§ Activity:
Every entry below should be returned exactly as it appears, with pictures left out.

Record extracts Start Marker

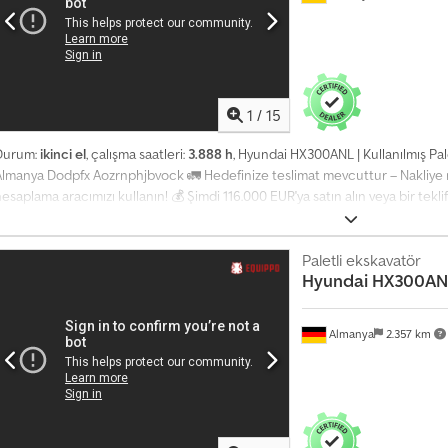
unuyoruz; bunlar platformumuzda kolayca erişilebilir.
1
/
15
Durum:
ikinci el
, çalışma saatleri:
3.888 h
, Hyundai HX300ANL | Kullanılmış Pa
Almanya Dodpfx Aozrnphjbvock 🚛 Hedefinize teslimat mevcuttur – Nakliye m
esaplama aracımızı kullanın! 💰 Şimdi 116.000 EUR'ya satın alın veya bir tekli
eslimatta ödeme imkanı mevcuttur (onaya tabidir)* 👷‍♂️ Bağımsız bir uzman 
3'ü onaylandı ✅, 19'u kusurlu ℹ️, 1 harcama ⚠️ 📌 Müfettişin Yorumu: Yoğun k
htiyaç duymaktadır, çok gürültülü bir güç aktarma organına ve duyulabilir bi
Paletli ekskavatör
Hyundai
HX300AN
fonksiyonlar inceleme sırasında çalışmaktadır. 📄 Ekskavatörün tam inceleme
örmek ister misiniz? İpucu: Daha fazla ayrıntı ararken çevrimiçi olarak yayg
şeklindedir. 💡 Bu makine ve hizmetimizin neden öne çıktığı: ✔ Profesyonel
Almanya
2.357 km
Şantiyeye teslimat imkanı ✔ Para İade Garantisi ✔ Güvenli ve esnek ödeme
eçeneklerini değerlendiriyor musunuz? Tüm ekipman sahipleri ve operatörler
unuyoruz; bunlar platformumuzda kolayca erişilebilir.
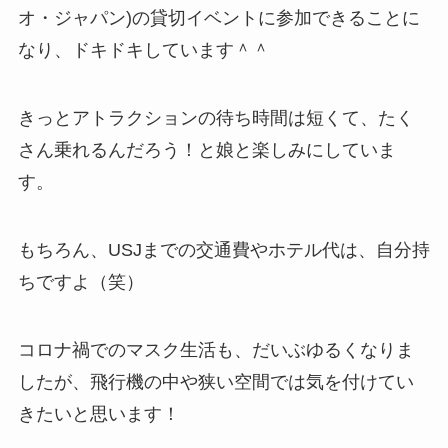
オ・ジャパン)の貸切イベントに参加できることに
なり、ドキドキしています＾＾
きっとアトラクションの待ち時間は短くて、たく
さん乗れるんだろう！と娘と楽しみにしていま
す。
もちろん、USJまでの交通費やホテル代は、自分持
ちですよ（笑）
コロナ禍でのマスク生活も、だいぶゆるくなりま
したが、飛行機の中や狭い空間では気を付けてい
きたいと思います！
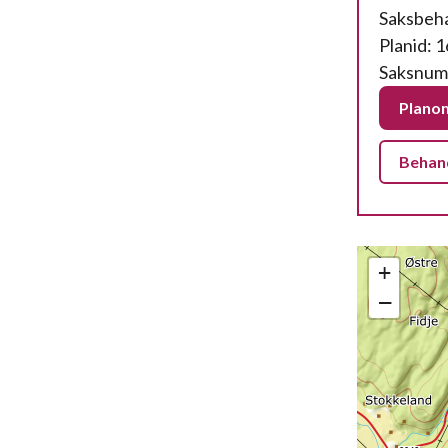
Saksbeha
Planid: 
Saksnum
Planom
Behand
+
−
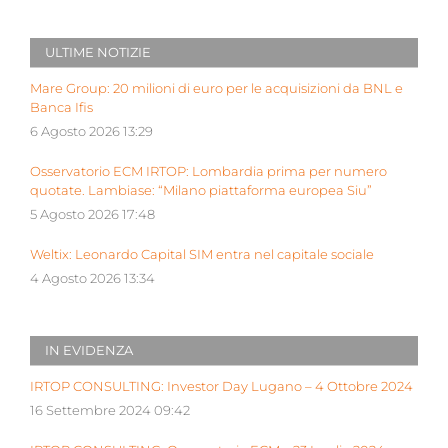
ULTIME NOTIZIE
Mare Group: 20 milioni di euro per le acquisizioni da BNL e
Banca Ifis
6 Agosto 2026 13:29
Osservatorio ECM IRTOP: Lombardia prima per numero
quotate. Lambiase: “Milano piattaforma europea Siu”
5 Agosto 2026 17:48
Weltix: Leonardo Capital SIM entra nel capitale sociale
4 Agosto 2026 13:34
IN EVIDENZA
IRTOP CONSULTING: Investor Day Lugano – 4 Ottobre 2024
16 Settembre 2024 09:42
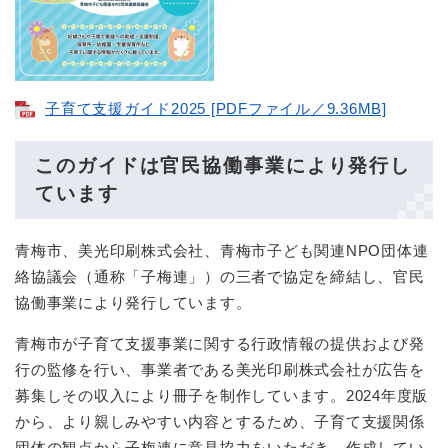
子育て支援ガイド2025 [PDFファイル／9.36MB]
このガイドは官民協働事業により発行し
ています
青梅市、美光印刷株式会社、青梅市子ども関連NPO団体連
絡協議会（通称「子梅連」）の三者で協定を締結し、官民
協働事業により発行しています。
青梅市が子育て支援事業に関する行政情報の提供および発
行の監修を行い、事業者である美光印刷株式会社が広告を
募集しその収入により冊子を制作しています。2024年度版
から、より親しみやすい内容とするため、子育て支援関係
団体の観点から子梅連に意見協力をいただき、作成してい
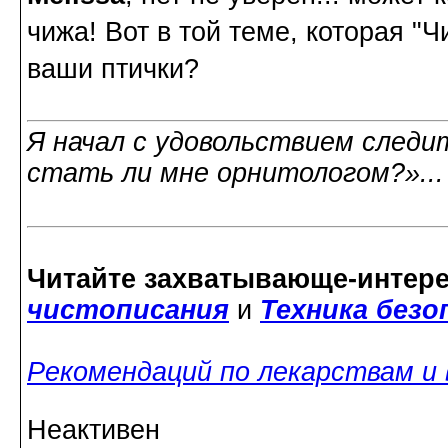
чижа! Вот в той теме, которая "
ваши птички?
Я начал с удовольствием следит
стать ли мне орнитологом?»..
Читайте захватывающе-интер
чистописания
и
Техника без
Рекомендаций по лекарствам и
Неактивен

Record extracts End Marker

§ Answer section:
unuyoruz; bunlar platformumuzda kolayca erişilebilir.
1
/
15
Durum:
ikinci el
, çalışma saatleri:
3.888 h
, Hyundai HX300ANL | Kullanılmış Pa
Almanya Dodpfx Aozrnphjbvock 🚛 Hedefinize teslimat mevcuttur – Nakliye m
esaplama aracımızı kullanın! 💰 Şimdi 116.000 EUR'ya satın alın veya bir tekli
eslimatta ödeme imkanı mevcuttur (onaya tabidir)* 👷‍♂️ Bağımsız bir uzman 
3'ü onaylandı ✅, 19'u kusurlu ℹ️, 1 harcama ⚠️ 📌 Müfettişin Yorumu: Yoğun k
htiyaç duymaktadır, çok gürültülü bir güç aktarma organına ve duyulabilir bi
Paletli ekskavatör
Hyundai
HX300AN
fonksiyonlar inceleme sırasında çalışmaktadır. 📄 Ekskavatörün tam inceleme
örmek ister misiniz? İpucu: Daha fazla ayrıntı ararken çevrimiçi olarak yayg
şeklindedir. 💡 Bu makine ve hizmetimizin neden öne çıktığı: ✔ Profesyonel
Almanya
2.357 km
Şantiyeye teslimat imkanı ✔ Para İade Garantisi ✔ Güvenli ve esnek ödeme
eçeneklerini değerlendiriyor musunuz? Tüm ekipman sahipleri ve operatörler
unuyoruz; bunlar platformumuzda kolayca erişilebilir.
オ・ジャパン)の貸切イベントに参加できることに
なり、ドキドキしています＾＾
きっとアトラクションの待ち時間は短くて、たく
さん乗れるんだろう！と娘と楽しみにしていま
す。
もちろん、USJまでの交通費やホテル代は、自分持
ちですよ（笑）
コロナ禍でのマスク生活も、だいぶゆるくなりま
したが、飛行機の中や狭い空間では気を付けてい
きたいと思います！
Saksbeha
Planid: 
Saksnum
Planom
Behand
+
−
ULTIME NOTIZIE
Mare Group: 20 milioni di euro per le acquisizioni da BNL e
Banca Ifis
6 Agosto 2026 13:29
Osservatorio ECM IRTOP: Lombardia prima per numero
quotate. Lambiase: “Milano piattaforma europea Siu”
5 Agosto 2026 17:48
Weltix: Leonardo Capital SIM entra nel capitale sociale
4 Agosto 2026 13:34
IN EVIDENZA
IRTOP CONSULTING: Investor Day Lugano – 4 Ottobre 2024
16 Settembre 2024 09:42
子育て支援ガイド2025 [PDFファイル／9.36MB]
このガイドは官民協働事業により発行し
ています
青梅市、美光印刷株式会社、青梅市子ども関連NPO団体連
絡協議会（通称「子梅連」）の三者で協定を締結し、官民
協働事業により発行しています。
青梅市が子育て支援事業に関する行政情報の提供および発
行の監修を行い、事業者である美光印刷株式会社が広告を
募集しその収入により冊子を制作しています。2024年度版
から、より親しみやすい内容とするため、子育て支援関係
団体の観点から子梅連に意見協力をいただき、作成してい
чижа! Вот в той теме, которая "
ваши птички?
Я начал с удовольствием следит
стать ли мне орнитологом?»..
Читайте захватывающе-интер
чистописания
и
Техника без
Рекомендаций по лекарствам и
Неактивен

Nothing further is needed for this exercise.